Ask the Doctor: aspirin, sprained or bruised hand and behavior medication

Dr. Rob Riley joins us each week from the South Bend Clinic. Here are his responses from July 23rd.

Vicky: I'm over 50 now. Should I be taking an aspirin every day for my health?

Aspirin interferes with normal clotting in the body. This may help to reduce one's risks for heart attacks and strokes. But we also know this affect can increase one's risk for serious bleeding, particularly bleeding in the stomach and intestines. So the challenge for science has been to figure out this balance between potential benefits and potential harms. Unfortunately, several studies published in the past year have shown the benefits to be less than we previously thought for most people. So the recommendations now are for people to be on daily aspirin only if they're at high risk for heart attacks and strokes, such as people who have had a heart attack in the past, for example. But this really needs to be individualized. So, talk to your doctor about your risk for these events as well as your risk for bleeding complications to arrive at the best answer for you.

Nicole: Yesterday I hurt my hand and heard a loud crack. I've been icing it and have a brace on. Could it be sprained or just badly bruised? It feels better today.

Well, yes, it could be sprained, bruised, or there could be a fracture.
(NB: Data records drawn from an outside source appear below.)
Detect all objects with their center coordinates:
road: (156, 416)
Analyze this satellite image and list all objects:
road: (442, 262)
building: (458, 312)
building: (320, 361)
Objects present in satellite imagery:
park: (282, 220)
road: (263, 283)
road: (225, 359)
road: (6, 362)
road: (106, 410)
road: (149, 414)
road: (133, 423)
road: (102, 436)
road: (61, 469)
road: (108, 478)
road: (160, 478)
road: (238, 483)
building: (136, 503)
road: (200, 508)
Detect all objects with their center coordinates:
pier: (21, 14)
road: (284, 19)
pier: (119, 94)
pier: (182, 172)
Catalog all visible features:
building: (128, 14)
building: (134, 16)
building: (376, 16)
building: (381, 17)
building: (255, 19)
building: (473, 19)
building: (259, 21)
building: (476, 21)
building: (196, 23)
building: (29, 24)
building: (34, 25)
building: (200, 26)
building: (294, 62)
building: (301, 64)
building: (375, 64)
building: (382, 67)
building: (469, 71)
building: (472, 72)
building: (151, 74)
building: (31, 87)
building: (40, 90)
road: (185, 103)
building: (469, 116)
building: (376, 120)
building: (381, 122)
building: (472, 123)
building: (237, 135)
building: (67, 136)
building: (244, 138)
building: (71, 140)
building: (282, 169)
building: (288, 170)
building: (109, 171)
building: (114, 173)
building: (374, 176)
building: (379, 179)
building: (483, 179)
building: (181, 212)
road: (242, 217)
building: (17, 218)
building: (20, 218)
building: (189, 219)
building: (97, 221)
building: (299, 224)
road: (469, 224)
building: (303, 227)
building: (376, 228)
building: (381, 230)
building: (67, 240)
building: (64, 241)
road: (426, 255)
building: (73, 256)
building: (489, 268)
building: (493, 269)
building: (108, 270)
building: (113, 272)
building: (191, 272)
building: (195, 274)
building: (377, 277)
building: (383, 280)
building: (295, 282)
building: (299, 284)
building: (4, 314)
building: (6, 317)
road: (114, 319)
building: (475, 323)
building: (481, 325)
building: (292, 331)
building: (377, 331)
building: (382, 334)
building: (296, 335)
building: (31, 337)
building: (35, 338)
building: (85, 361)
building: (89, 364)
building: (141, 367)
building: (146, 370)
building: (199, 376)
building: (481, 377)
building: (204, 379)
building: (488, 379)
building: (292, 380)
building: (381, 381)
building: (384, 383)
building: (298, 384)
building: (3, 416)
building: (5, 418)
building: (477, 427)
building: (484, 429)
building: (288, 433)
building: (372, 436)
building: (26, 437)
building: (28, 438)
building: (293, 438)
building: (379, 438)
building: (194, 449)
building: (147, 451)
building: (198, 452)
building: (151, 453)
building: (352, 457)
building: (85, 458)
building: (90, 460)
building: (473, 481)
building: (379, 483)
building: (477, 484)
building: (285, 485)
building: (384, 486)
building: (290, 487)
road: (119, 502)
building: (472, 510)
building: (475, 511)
Ice and bracing could help it to feel better regardless of the cause, so our viewer's done a good job with initial management. But the fact that things seem better today doesn't rule out the possibility of a broken bone. It's particularly important to diagnose and properly treat injuries in the hands and wrists because we rely so heavily on their function in our daily lives. Hearing a crack associated with an injury is not typical of an injury that's just a bruise, so I think it's best for our viewer to get this checked out. Your doctor may recommend an x-ray to determine if anything's broken and to make sure you get the best care for this injury.

Bryana: Is it good to stop and start behavior medication on a normal basis—say don't take it one day but take it the next and so on?

It would really be helpful to know which particular medication our viewer is talking about here, but in general, most of the medications used for conditions like depression, anxiety, and attention deficit disorder are designed to be taken every single day. Most of these medications take some time to achieve their full effect, so taking them every day is important for that to happen. There are some medications for anxiety disorders that are designed to be taken as needed when people experience that symptom, but the science has shown us that that's not the most effective approach for most people with this condition so those medications are not used so much anymore. So, as always, the best approach is to stay in touch with your doctor and take any prescription medications exactly as they've been prescribed.